Work required » An exact copy of the records below is required, and it must contain no pictures.

Given records »
● ● ● ● ● ● ●
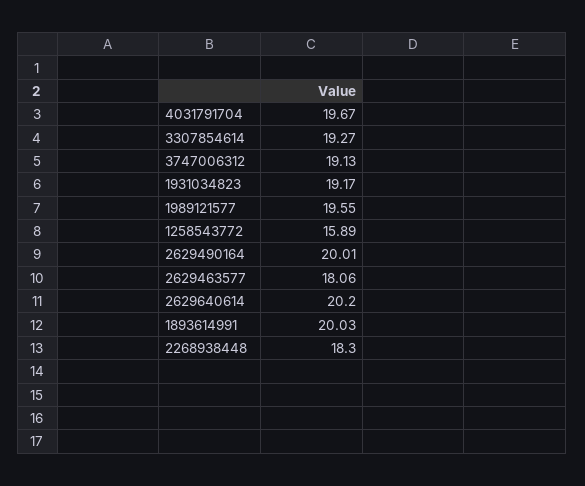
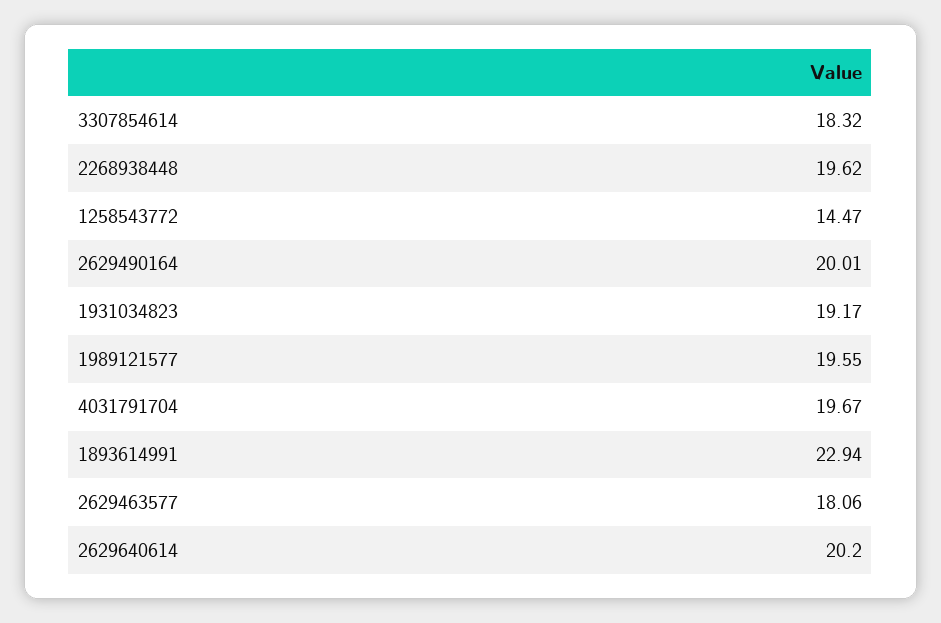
  {
    "4031791704": 19.67,
-   "3307854614": 19.27,
+   "3307854614": 18.32,
-   "3747006312": 19.13,
    "1931034823": 19.17,
    "1989121577": 19.55,
-   "1258543772": 15.89,
+   "1258543772": 14.47,
    "2629490164": 20.01,
    "2629463577": 18.06,
    "2629640614": 20.2,
-   "1893614991": 20.03,
+   "1893614991": 22.94,
-   "2268938448": 18.3
+   "2268938448": 19.62
  }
● ● ● ● ● ● ●
Exercise result »
  {
    "4031791704": 19.67,
-   "3307854614": 19.27,
+   "3307854614": 18.32,
-   "3747006312": 19.13,
    "1931034823": 19.17,
    "1989121577": 19.55,
-   "1258543772": 15.89,
+   "1258543772": 14.47,
    "2629490164": 20.01,
    "2629463577": 18.06,
    "2629640614": 20.2,
-   "1893614991": 20.03,
+   "1893614991": 22.94,
-   "2268938448": 18.3
+   "2268938448": 19.62
  }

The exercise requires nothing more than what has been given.